Inimaginable intellectuellement, inconcevable techniquement a priori, la méthode de transfert de matière fécale (TMF) est à présent pratiquée dans de nombreux pays dans le monde et dans quelques dizaines d’établissements hospitaliers en France avec des résultats séduisants.
La microbiote, c’est l’ensemble des micro-organismes vivant dans le tube digestif. Composé majoritairement de bactéries, il est spécifique de chaque individu, évolue tout au long de la vie, très dépendant de l’environnement et de l’hygiène de vie. Ses fonctions sont multiples : protectrices, nutritives, immunitaires, métaboliques. Lorsque sa composition est altérée, on parle de dysbiose, à l’origine de troubles divers et de nombreuses maladies et pathologies. Le TMF est un procédé très simple même s’il est stupéfiant et peu ragoutant à l’énoncé. Il consiste à administrer au malade, les bactéries intestinales, issues du microbiote d’un donneur sain. Les selles de ce dernier sont traitées-homogénéisées, filtrées, dégazéifiées puis conditionnées- par des pharmaciens ou des préparateurs qualifiés. Ceux-ci en prélèvent ensuite 50 à 100 g, y ajoutent du chlorure de sodium et du glycérol. Ils mixent le mélange qu’ils filtrent et qu’ils recueillent dans une poche à lavement. La préparation est ensuite injectée par voie haute (sonde naso-duodénale ou fibroscopie) ou basse (coloscopie). L’ingestion à présent orale de gélules congelées très concentrées facilite grandement l’administration et l’acceptabilité et permet d’apporter un grand nombre de bactéries variées et plus seulement quelques milliards (1 à 10 généralement par dose) de bactéries provenant de 2-3 souches, comme c’est le cas avec les probiotiques de pharmacie.
Ca n'est pas récent, des textes anciens (IVème siècle de notre ère) nous apprennent que l’ingestion de selles fraîches ou fermentées a déjà sa place en Chine, à côté des clystères, pour soigner les toxi-infections alimentaires. Et plus près de nous, pendant la 2ème guerre mondiale, certains corps d’armées qui luttent en Afrique absorbent des selles de chameaux séchées pour lutter contre les dysenteries qui leur broient les intestins et les déciment. Le transfert proprement dit est mis en œuvre empiriquement et marginalement aux USA à la fin des années 1950. Il trouve ses lettres de noblesse en 2013 grâce aux travaux d’une équipe hollandaise. Il est introduit en France en 2014 où il se répand progressivement dans les CHU. Au total, plusieurs milliers de personnes dans le monde, dont bien sûr des Français, en ont déjà bénéficié.
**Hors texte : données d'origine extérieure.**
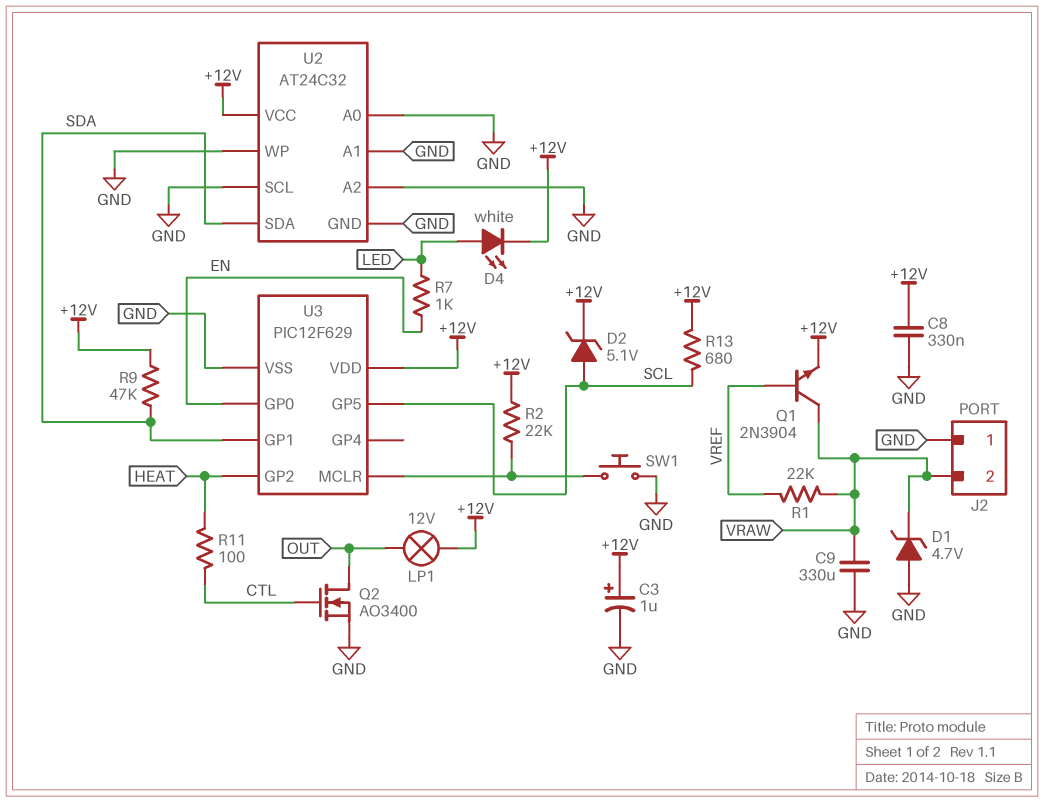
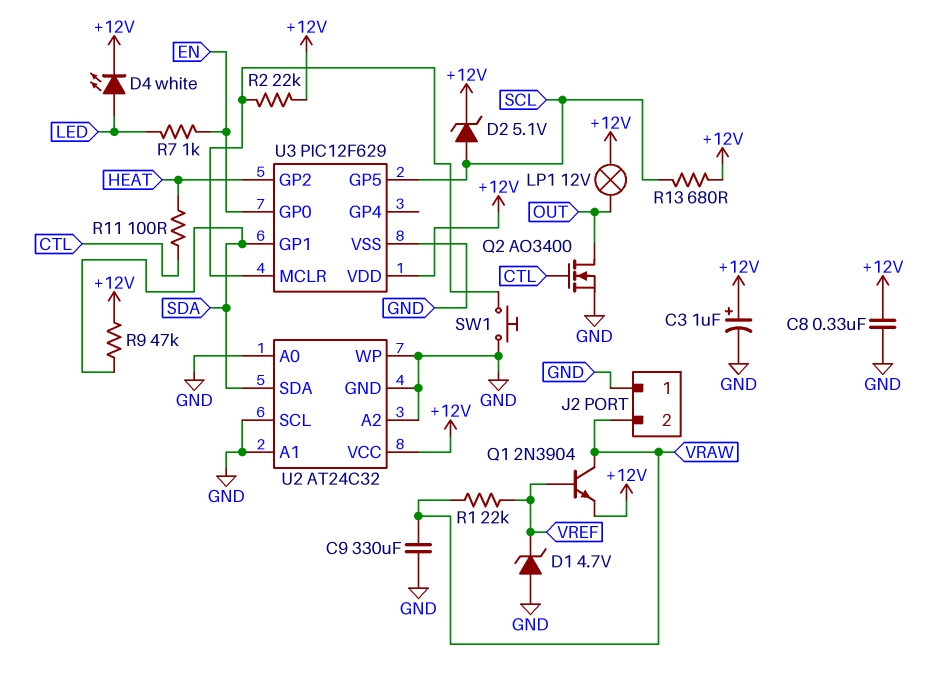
D1: zener 4.7V (A GND, K VRAW) -> zener 4.7V (A GND, K VREF)

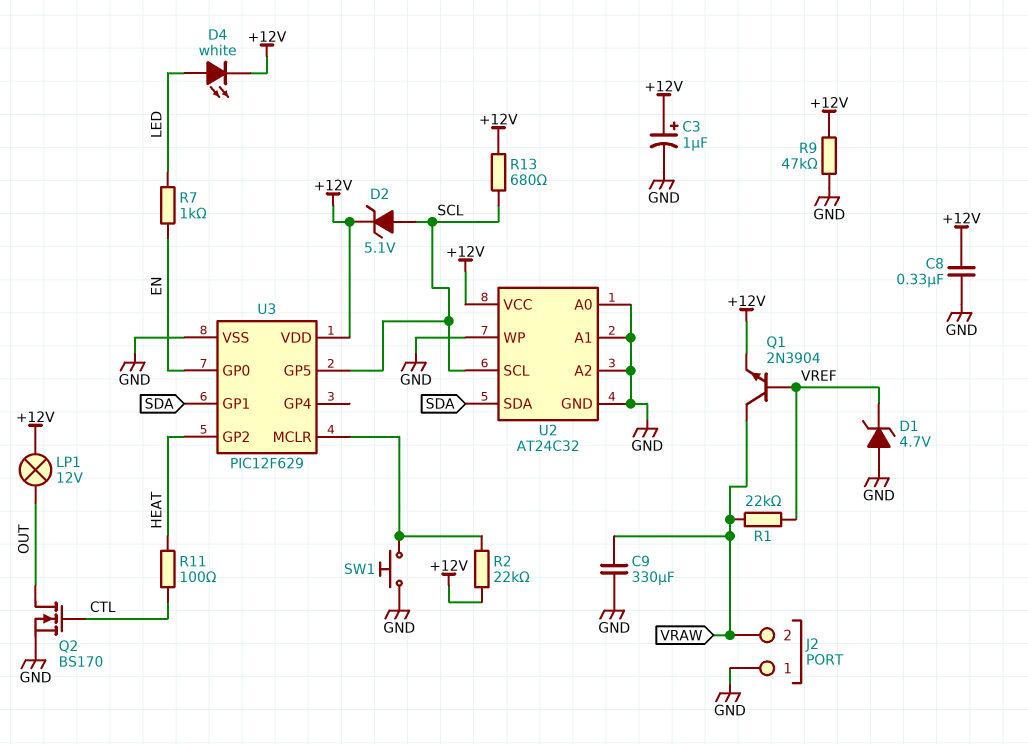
Q2: NMOS AO3400 (G CTL, D OUT, S GND) -> NMOS BS170 (G CTL, D OUT, S GND)
R9: 47k (+12V, SDA) -> 47k (+12V, GND)
U2 pin SCL: GND -> SCL

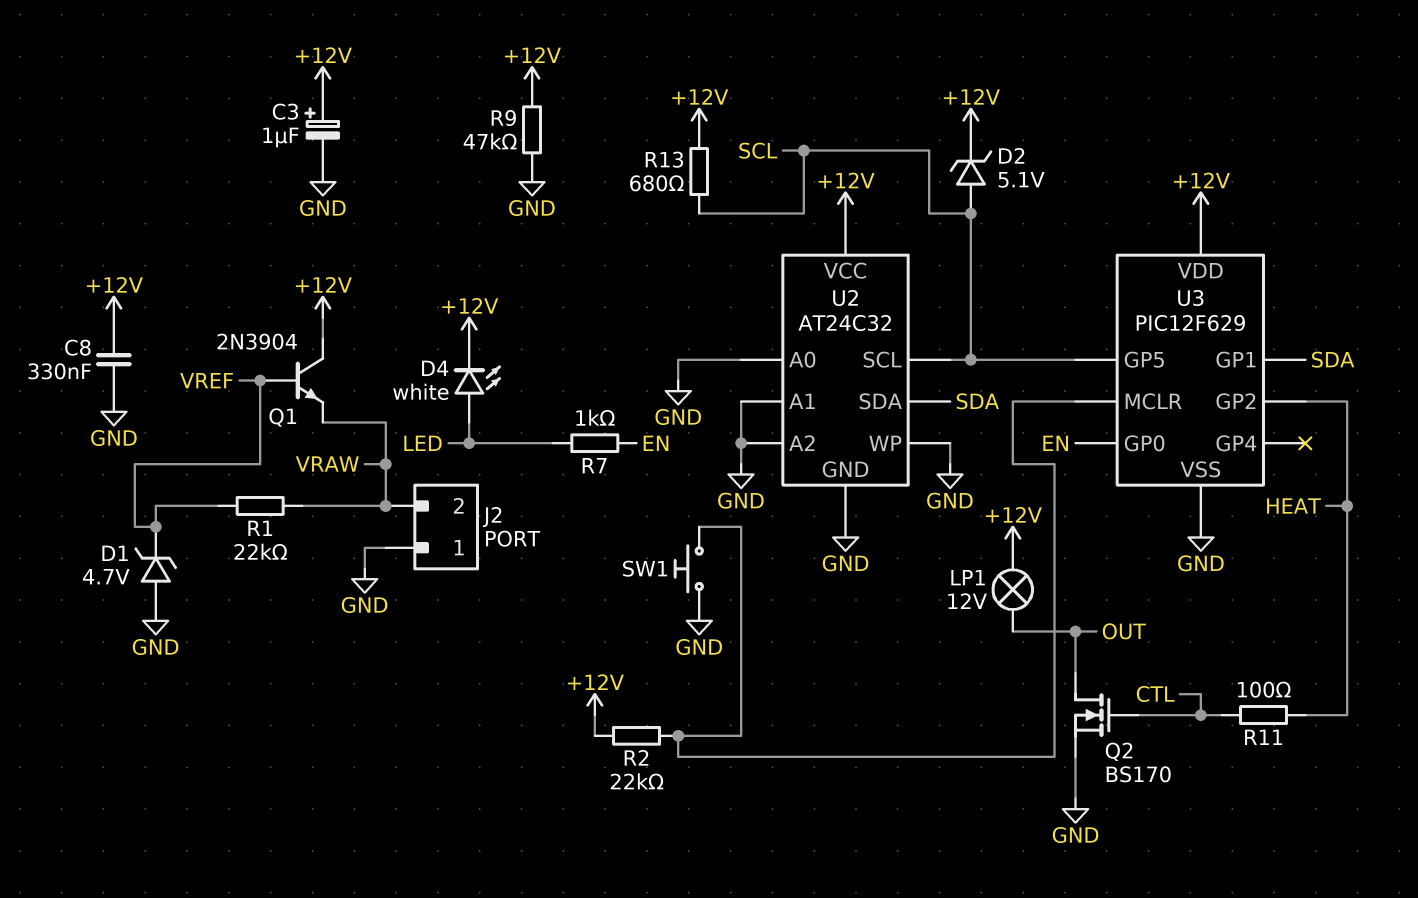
C9: 330uF (GND, VRAW) -> none
Q1: NPN 2N3904 (B VREF, C VRAW, E +12V) -> NPN 2N3904 (B VREF, C +12V, E VRAW)

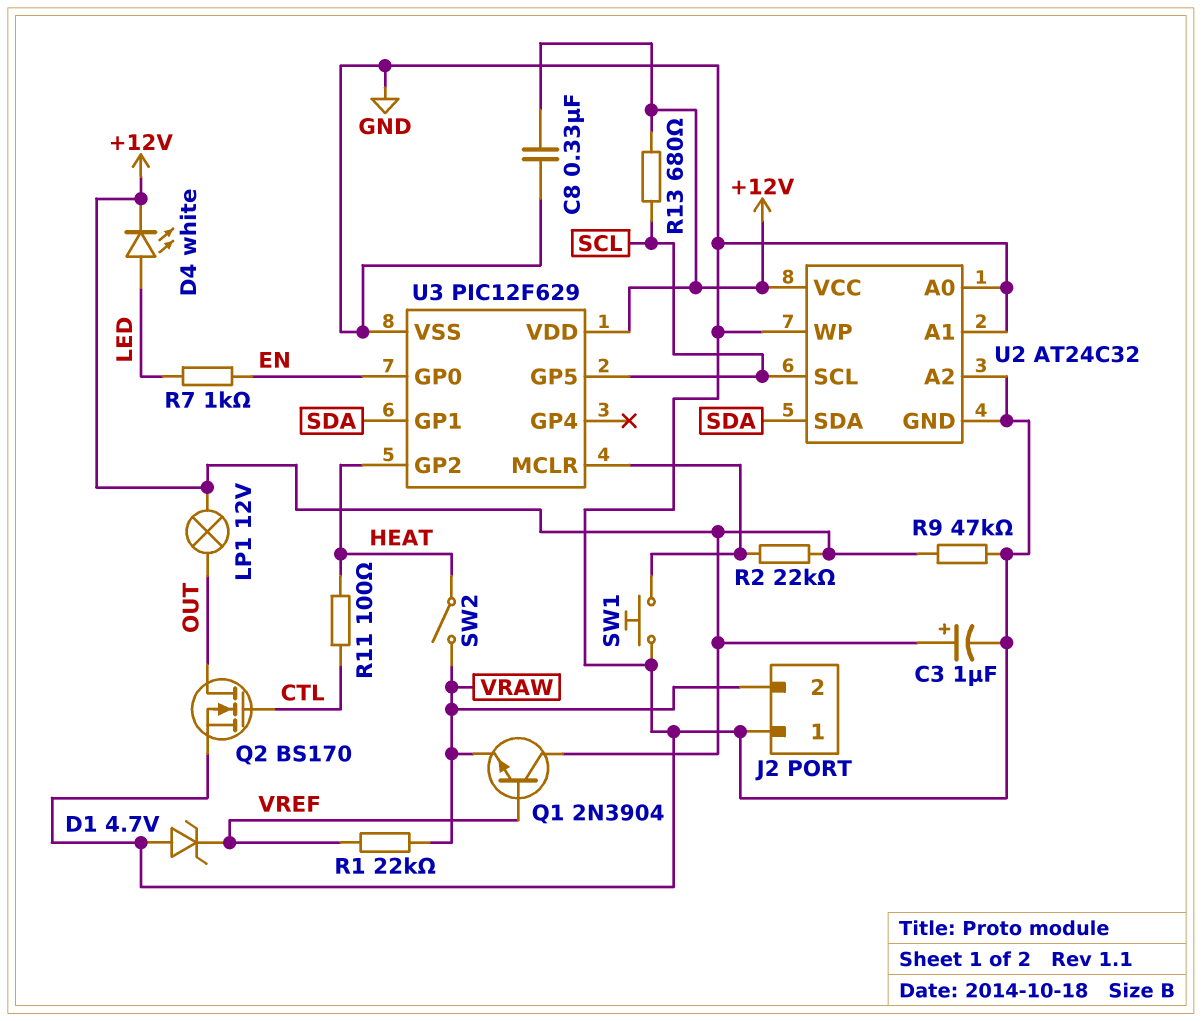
D2: zener 5.1V (A SCL, K +12V) -> none
SW2: none -> switch (HEAT, VRAW)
La seule indication reconnue en France est pour le moment la gravissime infection à Clostridium difficile, due à des antibiotiques qui ont perforé l’intestin et entrainé une péritonite. Elle survient plus volontiers chez des patients fragiles, âgés, souvent hospitalisés ou institutionnalisés, sous traitements lourds (immuno ou chimiothérapie). Son taux de mortalité, très élevé malgré les divers traitements proposés, guérit dans 80-90% des cas avec le TMF. Et si ça n’est pas le cas, un 2ème transfert voire un 3ème peuvent être proposés pour obtenir ou parfaire le résultat.
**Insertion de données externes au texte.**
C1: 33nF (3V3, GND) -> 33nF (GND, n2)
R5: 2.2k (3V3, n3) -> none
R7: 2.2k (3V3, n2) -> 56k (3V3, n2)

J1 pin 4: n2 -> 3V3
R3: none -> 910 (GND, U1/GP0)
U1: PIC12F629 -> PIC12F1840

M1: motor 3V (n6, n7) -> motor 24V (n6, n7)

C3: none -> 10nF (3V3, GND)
D’autres applications, les MICI (Crohn, rectocolite hémorragique), les TFI, les maladies métaboliques (DT2) et auto-immunes, l’obésité, les troubles neuro-psychiatriques, les maladies chroniques hépatiques (Nash)… sont pour le moment expérimentales, dans des protocoles de recherche.
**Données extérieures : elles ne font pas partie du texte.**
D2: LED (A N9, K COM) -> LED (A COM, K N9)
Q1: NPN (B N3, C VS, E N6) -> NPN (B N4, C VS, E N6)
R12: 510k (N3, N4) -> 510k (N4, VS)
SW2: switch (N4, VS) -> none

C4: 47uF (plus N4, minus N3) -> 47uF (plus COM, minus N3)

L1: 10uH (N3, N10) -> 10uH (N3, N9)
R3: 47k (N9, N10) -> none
Nous ne sommes qu’au tout début de l’aventure, le champ paraît ouvert et prometteur dès que nous pourrons disposer de bactéries choisies à la carte, sécures et standardisées et que nous aurons l’assurance d’une totale innocuité à long terme de cette méthode qu’un ancien président aurait vraiment pu qualifier d’abracadabrantesque.